Over Thanksgiving weekend, Donald Trump falsely claimed that millions of people had voted illegally in this year’s general election. Without a credible source to cite, Trump’s assertion set off fears that the incoming administration was laying a foundation of disinformation ahead of a potentially unprecedented push to restrict voting access across the country. After being asked to back up his claim, Trump berated journalists for being unable to prove the negative that millions of illegal votes hadn’t been cast this year — a rhetorical tactic often deployed by conspiracy theorists.
The source of Trump’s claim was apparently his immigration adviser, Kris Kobach, who on November 20 was photographed holding a “strategic plan” that appeared to call for the deportation of “a record number of criminal aliens.” Kobach quickly endorsed Trump’s claim of mass illegal voting.
As Kansas’s two-term secretary of state, Kobach himself has been a pioneer of raising the specter of voter fraud to curtail access to the ballot box. Since he is likely under consideration for some form of leadership in the Trump administration, Kansas may serve as a guide for the sort of experiments in voting restrictions the incoming administration could pursue.

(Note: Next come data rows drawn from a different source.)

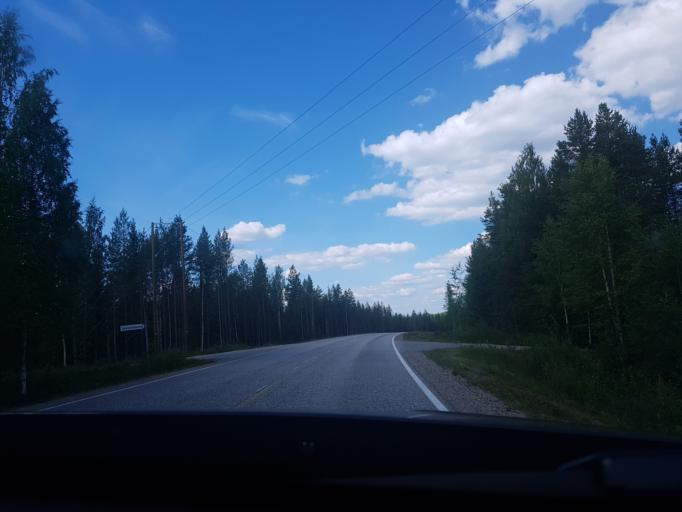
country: FI
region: Kainuu
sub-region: Kehys-Kainuu
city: Kuhmo
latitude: 64.2440
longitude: 29.8086
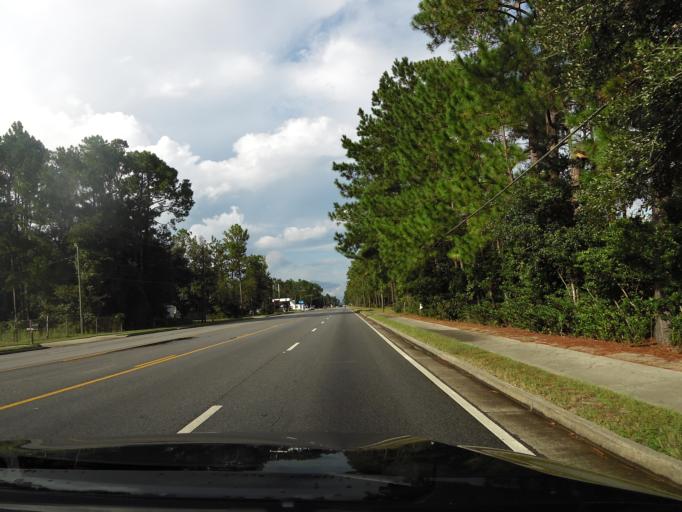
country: US
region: Georgia
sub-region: Liberty County
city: Walthourville
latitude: 31.8015
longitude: -81.6053
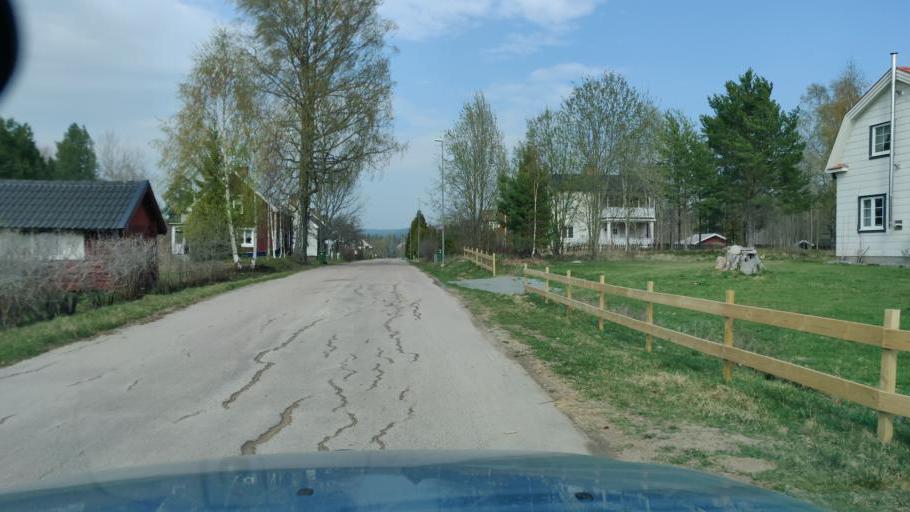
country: SE
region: Vaermland
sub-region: Munkfors Kommun
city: Munkfors
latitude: 59.8404
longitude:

In 2011, citing the need to prevent voter fraud, Kobach succeeded in pushing through legislation that requires residents to produce documents such as birth certificates to prove their citizenship before registering to vote. Voting rights attorneys argued the restriction, which went into effect in 2013, amounted to voter suppression because it disproportionately affected minorities. In September, after a federal court blocked the requirement, Kobach was on the verge of being held in contempt of court for failing to comply with a separate court order requiring that he allow thousands of eligible voters who lacked such forms of identification to cast regular ballots.
In July 2015, Kobach pulled off something of a coup by using claims of widespread voter fraud to convince the Kansas legislature to grant him prosecutorial powers. Kobach’s unprecedented move alarmed voting rights advocates, who for years had been fighting his previous attempts to restrict voting.
Yet when Kobach’s theory of mass illegal voting was finally put to the test, it came up spectacularly short.
The few cases Kobach has announced focus more on minor — and possibly unintentional — breaches of voting rules, far from the flagrant electoral manipulation he has publicly obsessed over.
Today, a year and a half after the Kansas legislature gave Kobach free rein to pursue his legions of illegal voters, he has announced a mere half-dozen prosecutions related to voting, according to the Brennan Center for Justice, largely against elderly voters — and none involving voting by non-citizens.
Only four of Kobach’s six cases have been successful.
Last April, Kobach dropped all charges against a 61-year-old woman just days before the state was scheduled to bring her to trial. In December 2015, her husband, a Vietnam veteran named Steven Gaedtke, pleaded guilty to one misdemeanor count after Kobach’s office dismissed two other charges against him.
“He’s an otherwise law-abiding citizen who made a mistake,” said Gaedtke’s attorney, Scott Gyllenborg. The couple had apparently voted in both Arkansas and Kansas in 2010, but because it was not a presidential year, neither had cast multiple votes for any one candidate. In May, Kobach dropped two serious felony charges against a 77-year-old man in exchange for guilty pleas to two lesser voting-related misdemeanors.
In short, Kobach’s vaunted voter fraud amounts to no more than “American citizens with homes in two states voting in both states,” said Mark Johnson, a lecturer at the University of Kansas School of Law who has litigated voting rights cases against Kobach. Johnson said that Kobach’s adversarial approach to voting simply added to Kansans’ overall feeling of uneasiness with the electoral process.
“In the 17 months that the secretary has had that prosecutorial power,” said Johnson, “he hasn’t brought a single case of voter impersonation or alien registration or voting.”